CIOs face major challenges in trading off stretched budgets between innovative projects and keeping the business running as usual in 2012.

In its TechWatch 2012 report, Cisco found IT budgets in 2012 will be spent on maintaining existing technology despite IT leaders’ aspirations to innovate through technology to drive the business. 

“2012 will be a year of technology trade-offs and compromise against a backdrop of volatile economic conditions,” said the Cisco report.

Cisco interviewed 250 IT decision makers at companies with over 1,000 employees.

The tension between innovating and maintaining the status quo is clear in the survey findings: 63% see 2012 as an opportunity to improve the way that IT strategy aligns with corporate goals; 47% see 2012 as a year of innovation and change; and 47% believe 2012 will see their organisations improving company performance through increased IT investment.

Some 56% say IT is regarded as a strategic asset that drives company performance rather than an operational necessity.

But 48% of IT budgets are being spent on maintaining existing assets with only £1 in every £5 being spent on deploying new technologies; and 66% said cutting costs will be emphasised in 2012 with just 42% focusing on improving company performance.

“2012 has the potential to be the Year of the Technology Leader, when trailblazing companies realise the potential of tools such as cloud and mobile connectivity to revolutionise their industries,” said Ian Foddering, Cisco UK CTO. 

“Those technology innovators who are not daunted by the economic uncertainty of the current climate, and are willing to invest in technology ahead of the curve, can take advantage of the ‘gear change’ the industry is experiencing in remote and service-based IT.” 

Balancing innovation against maintenance will not be the only trade-off.

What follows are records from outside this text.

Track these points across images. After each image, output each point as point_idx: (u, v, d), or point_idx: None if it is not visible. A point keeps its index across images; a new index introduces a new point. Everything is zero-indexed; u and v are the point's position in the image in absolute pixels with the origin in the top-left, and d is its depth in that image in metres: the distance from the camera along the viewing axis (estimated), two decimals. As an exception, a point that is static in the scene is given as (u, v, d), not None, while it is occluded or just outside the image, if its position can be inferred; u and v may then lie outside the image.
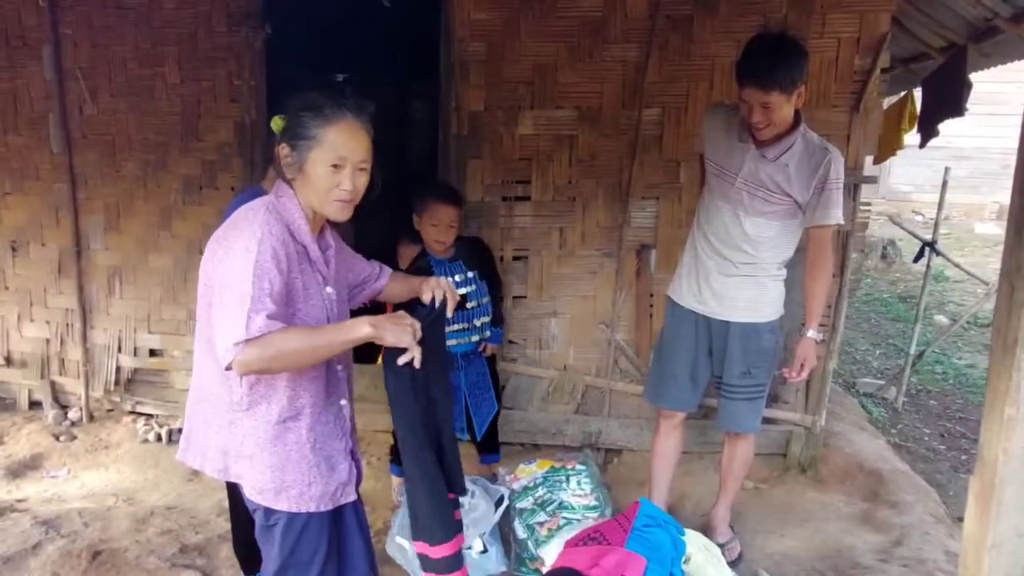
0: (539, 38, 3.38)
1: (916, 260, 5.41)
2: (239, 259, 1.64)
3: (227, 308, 1.62)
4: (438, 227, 2.97)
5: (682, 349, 2.83)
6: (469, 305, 3.08)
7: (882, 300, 7.91)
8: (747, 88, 2.44)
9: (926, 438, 4.58)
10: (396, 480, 3.36)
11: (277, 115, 1.77)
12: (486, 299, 3.15)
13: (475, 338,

Others will include collaboration against security; productivity; network reliability; and security against flexibility and performance.

Other research around technologies such as collaboration software and social media found:

  • 60% of IT leaders believe technology that enables greater user collaboration presents new security risks;
  • 37% think the use of social networks in organisation creates productivity challenges;
  • 53% say IT strategy considers network reliability/security to be more important than network performance/flexibility.